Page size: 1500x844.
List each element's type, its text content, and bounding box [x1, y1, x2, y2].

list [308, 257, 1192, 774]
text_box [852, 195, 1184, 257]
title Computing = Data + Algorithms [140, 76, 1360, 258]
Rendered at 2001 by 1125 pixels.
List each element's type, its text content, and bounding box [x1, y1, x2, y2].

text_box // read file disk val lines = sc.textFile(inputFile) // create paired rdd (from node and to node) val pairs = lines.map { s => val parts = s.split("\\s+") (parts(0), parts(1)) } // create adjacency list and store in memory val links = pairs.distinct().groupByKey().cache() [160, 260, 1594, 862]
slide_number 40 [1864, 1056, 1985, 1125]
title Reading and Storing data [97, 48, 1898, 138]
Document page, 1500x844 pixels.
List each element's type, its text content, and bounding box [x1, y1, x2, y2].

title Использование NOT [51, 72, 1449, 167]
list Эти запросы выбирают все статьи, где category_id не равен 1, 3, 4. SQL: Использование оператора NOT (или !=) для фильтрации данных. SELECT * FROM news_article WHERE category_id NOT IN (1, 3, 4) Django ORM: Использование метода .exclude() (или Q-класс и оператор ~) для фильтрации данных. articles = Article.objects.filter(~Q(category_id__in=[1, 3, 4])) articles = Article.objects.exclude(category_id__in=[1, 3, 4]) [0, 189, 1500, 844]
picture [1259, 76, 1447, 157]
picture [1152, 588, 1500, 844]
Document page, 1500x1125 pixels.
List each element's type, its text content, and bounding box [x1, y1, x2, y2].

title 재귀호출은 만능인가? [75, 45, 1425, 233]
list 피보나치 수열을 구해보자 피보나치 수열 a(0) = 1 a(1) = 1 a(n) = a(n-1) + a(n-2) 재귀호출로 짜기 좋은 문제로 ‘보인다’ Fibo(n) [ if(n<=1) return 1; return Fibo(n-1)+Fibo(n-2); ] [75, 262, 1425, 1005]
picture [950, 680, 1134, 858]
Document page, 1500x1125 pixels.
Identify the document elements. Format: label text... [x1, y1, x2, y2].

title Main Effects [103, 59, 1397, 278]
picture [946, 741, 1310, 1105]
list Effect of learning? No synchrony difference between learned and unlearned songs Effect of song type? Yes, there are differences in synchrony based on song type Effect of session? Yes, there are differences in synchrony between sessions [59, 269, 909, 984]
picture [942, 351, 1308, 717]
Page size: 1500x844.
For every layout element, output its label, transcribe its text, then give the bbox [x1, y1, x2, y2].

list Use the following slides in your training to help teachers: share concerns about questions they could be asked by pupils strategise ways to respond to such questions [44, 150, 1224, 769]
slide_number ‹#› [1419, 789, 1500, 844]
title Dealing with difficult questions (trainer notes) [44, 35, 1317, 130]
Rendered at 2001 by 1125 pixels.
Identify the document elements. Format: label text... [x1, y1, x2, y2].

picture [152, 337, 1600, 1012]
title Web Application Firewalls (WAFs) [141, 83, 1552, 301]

==============================

**WHAT TO DO**
Down to the last line, return the data above exactly.

**SOLVED EXERCISE**
Page size: 1500x844.
List each element's type, its text content, and bounding box [x1, y1, x2, y2].

list [308, 257, 1192, 774]
text_box [852, 195, 1184, 257]
title Computing = Data + Algorithms [140, 76, 1360, 258]
Rendered at 2001 by 1125 pixels.
List each element's type, its text content, and bounding box [x1, y1, x2, y2].

text_box // read file disk val lines = sc.textFile(inputFile) // create paired rdd (from node and to node) val pairs = lines.map { s => val parts = s.split("\\s+") (parts(0), parts(1)) } // create adjacency list and store in memory val links = pairs.distinct().groupByKey().cache() [160, 260, 1594, 862]
slide_number 40 [1864, 1056, 1985, 1125]
title Reading and Storing data [97, 48, 1898, 138]
Document page, 1500x844 pixels.
List each element's type, its text content, and bounding box [x1, y1, x2, y2].

title Использование NOT [51, 72, 1449, 167]
list Эти запросы выбирают все статьи, где category_id не равен 1, 3, 4. SQL: Использование оператора NOT (или !=) для фильтрации данных. SELECT * FROM news_article WHERE category_id NOT IN (1, 3, 4) Django ORM: Использование метода .exclude() (или Q-класс и оператор ~) для фильтрации данных. articles = Article.objects.filter(~Q(category_id__in=[1, 3, 4])) articles = Article.objects.exclude(category_id__in=[1, 3, 4]) [0, 189, 1500, 844]
picture [1259, 76, 1447, 157]
picture [1152, 588, 1500, 844]
Document page, 1500x1125 pixels.
List each element's type, its text content, and bounding box [x1, y1, x2, y2].

title 재귀호출은 만능인가? [75, 45, 1425, 233]
list 피보나치 수열을 구해보자 피보나치 수열 a(0) = 1 a(1) = 1 a(n) = a(n-1) + a(n-2) 재귀호출로 짜기 좋은 문제로 ‘보인다’ Fibo(n) [ if(n<=1) return 1; return Fibo(n-1)+Fibo(n-2); ] [75, 262, 1425, 1005]
picture [950, 680, 1134, 858]
Document page, 1500x1125 pixels.
Identify the document elements. Format: label text... [x1, y1, x2, y2].

title Main Effects [103, 59, 1397, 278]
picture [946, 741, 1310, 1105]
list Effect of learning? No synchrony difference between learned and unlearned songs Effect of song type? Yes, there are differences in synchrony based on song type Effect of session? Yes, there are differences in synchrony between sessions [59, 269, 909, 984]
picture [942, 351, 1308, 717]
Page size: 1500x844.
For every layout element, output its label, transcribe its text, then give the bbox [x1, y1, x2, y2].

list Use the following slides in your training to help teachers: share concerns about questions they could be asked by pupils strategise ways to respond to such questions [44, 150, 1224, 769]
slide_number ‹#› [1419, 789, 1500, 844]
title Dealing with difficult questions (trainer notes) [44, 35, 1317, 130]
Rendered at 2001 by 1125 pixels.
Identify the document elements. Format: label text... [x1, y1, x2, y2].

picture [152, 337, 1600, 1012]
title Web Application Firewalls (WAFs) [141, 83, 1552, 301]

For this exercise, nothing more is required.